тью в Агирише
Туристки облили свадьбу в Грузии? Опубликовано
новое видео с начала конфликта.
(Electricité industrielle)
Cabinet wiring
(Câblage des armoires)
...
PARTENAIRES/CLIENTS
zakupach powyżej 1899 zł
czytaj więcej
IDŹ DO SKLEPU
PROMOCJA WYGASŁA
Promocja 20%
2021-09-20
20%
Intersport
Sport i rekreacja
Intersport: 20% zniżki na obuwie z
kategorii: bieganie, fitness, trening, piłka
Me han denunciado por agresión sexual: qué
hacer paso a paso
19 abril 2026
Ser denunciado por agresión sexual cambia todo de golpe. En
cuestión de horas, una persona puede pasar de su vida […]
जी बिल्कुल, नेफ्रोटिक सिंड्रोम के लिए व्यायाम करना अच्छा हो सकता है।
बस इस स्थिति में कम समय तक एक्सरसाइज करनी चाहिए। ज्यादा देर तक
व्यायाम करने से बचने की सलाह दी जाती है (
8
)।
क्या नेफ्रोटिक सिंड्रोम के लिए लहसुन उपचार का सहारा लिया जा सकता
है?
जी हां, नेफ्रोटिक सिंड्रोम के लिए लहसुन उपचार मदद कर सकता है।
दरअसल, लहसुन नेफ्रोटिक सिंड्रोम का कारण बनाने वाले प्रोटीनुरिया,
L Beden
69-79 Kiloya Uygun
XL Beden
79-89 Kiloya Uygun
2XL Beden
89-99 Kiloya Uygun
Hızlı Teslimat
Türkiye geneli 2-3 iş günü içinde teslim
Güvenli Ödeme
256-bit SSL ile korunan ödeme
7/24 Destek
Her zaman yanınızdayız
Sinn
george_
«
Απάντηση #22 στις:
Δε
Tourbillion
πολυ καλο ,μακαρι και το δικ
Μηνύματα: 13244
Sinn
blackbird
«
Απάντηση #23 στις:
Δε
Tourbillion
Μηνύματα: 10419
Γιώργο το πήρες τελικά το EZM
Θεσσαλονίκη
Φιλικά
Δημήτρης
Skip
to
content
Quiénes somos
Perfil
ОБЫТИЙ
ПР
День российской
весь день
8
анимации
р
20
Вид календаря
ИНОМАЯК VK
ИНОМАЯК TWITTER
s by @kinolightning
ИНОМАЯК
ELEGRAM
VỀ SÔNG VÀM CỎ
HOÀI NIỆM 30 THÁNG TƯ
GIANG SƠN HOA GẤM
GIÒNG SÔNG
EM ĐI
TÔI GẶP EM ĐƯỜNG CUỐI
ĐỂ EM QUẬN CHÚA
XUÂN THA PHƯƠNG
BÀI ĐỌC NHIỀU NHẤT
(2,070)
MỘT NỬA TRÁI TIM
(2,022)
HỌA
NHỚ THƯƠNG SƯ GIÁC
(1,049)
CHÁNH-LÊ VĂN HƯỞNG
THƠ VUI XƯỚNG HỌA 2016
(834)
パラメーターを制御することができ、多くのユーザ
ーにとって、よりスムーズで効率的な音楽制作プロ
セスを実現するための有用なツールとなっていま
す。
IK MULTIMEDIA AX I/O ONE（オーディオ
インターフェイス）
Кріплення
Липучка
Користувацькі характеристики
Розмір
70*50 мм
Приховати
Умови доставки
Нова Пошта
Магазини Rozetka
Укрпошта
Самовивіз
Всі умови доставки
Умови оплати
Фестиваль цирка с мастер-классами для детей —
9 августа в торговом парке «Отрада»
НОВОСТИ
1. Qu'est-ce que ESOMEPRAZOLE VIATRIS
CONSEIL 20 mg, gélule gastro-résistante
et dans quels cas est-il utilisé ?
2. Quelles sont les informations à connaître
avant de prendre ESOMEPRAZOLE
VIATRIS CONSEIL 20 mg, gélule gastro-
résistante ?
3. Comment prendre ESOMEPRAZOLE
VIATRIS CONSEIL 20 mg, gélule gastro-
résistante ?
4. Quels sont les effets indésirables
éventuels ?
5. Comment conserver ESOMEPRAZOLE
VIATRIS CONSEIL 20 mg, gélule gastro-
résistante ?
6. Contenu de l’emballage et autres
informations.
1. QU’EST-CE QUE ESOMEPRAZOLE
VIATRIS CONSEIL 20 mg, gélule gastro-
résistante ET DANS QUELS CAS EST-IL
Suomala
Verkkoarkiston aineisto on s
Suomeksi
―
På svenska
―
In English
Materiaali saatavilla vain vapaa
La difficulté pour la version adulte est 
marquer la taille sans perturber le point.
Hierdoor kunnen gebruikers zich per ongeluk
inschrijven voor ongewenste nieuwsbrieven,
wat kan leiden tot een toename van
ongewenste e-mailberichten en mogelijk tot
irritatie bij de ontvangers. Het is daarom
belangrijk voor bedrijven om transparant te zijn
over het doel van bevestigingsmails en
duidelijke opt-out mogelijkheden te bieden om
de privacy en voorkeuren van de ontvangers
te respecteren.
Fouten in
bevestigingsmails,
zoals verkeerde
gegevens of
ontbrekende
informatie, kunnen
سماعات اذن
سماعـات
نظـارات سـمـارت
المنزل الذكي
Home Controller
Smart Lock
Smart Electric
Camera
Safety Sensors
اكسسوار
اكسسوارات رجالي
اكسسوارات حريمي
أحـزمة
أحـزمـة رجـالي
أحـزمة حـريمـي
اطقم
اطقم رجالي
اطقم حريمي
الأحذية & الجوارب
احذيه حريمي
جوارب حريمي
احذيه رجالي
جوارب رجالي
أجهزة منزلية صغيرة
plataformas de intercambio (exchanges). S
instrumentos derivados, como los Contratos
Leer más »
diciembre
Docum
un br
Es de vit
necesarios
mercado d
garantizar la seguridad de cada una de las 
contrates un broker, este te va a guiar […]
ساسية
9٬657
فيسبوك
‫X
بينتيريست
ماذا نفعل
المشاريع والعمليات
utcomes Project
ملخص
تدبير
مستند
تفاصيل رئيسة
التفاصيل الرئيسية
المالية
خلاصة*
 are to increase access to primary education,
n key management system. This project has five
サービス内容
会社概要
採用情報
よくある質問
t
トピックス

----------------------------------------

■ **Task statement**
Repeat the entries above exactly, beginning at their first line and ending with the line that contains "Hızlı Teslimat", with nothing added.

■ **Exercise result**
тью в Агирише
Туристки облили свадьбу в Грузии? Опубликовано
новое видео с начала конфликта.
(Electricité industrielle)
Cabinet wiring
(Câblage des armoires)
...
PARTENAIRES/CLIENTS
zakupach powyżej 1899 zł
czytaj więcej
IDŹ DO SKLEPU
PROMOCJA WYGASŁA
Promocja 20%
2021-09-20
20%
Intersport
Sport i rekreacja
Intersport: 20% zniżki na obuwie z
kategorii: bieganie, fitness, trening, piłka
Me han denunciado por agresión sexual: qué
hacer paso a paso
19 abril 2026
Ser denunciado por agresión sexual cambia todo de golpe. En
cuestión de horas, una persona puede pasar de su vida […]
जी बिल्कुल, नेफ्रोटिक सिंड्रोम के लिए व्यायाम करना अच्छा हो सकता है।
बस इस स्थिति में कम समय तक एक्सरसाइज करनी चाहिए। ज्यादा देर तक
व्यायाम करने से बचने की सलाह दी जाती है (
8
)।
क्या नेफ्रोटिक सिंड्रोम के लिए लहसुन उपचार का सहारा लिया जा सकता
है?
जी हां, नेफ्रोटिक सिंड्रोम के लिए लहसुन उपचार मदद कर सकता है।
दरअसल, लहसुन नेफ्रोटिक सिंड्रोम का कारण बनाने वाले प्रोटीनुरिया,
L Beden
69-79 Kiloya Uygun
XL Beden
79-89 Kiloya Uygun
2XL Beden
89-99 Kiloya Uygun
Hızlı Teslimat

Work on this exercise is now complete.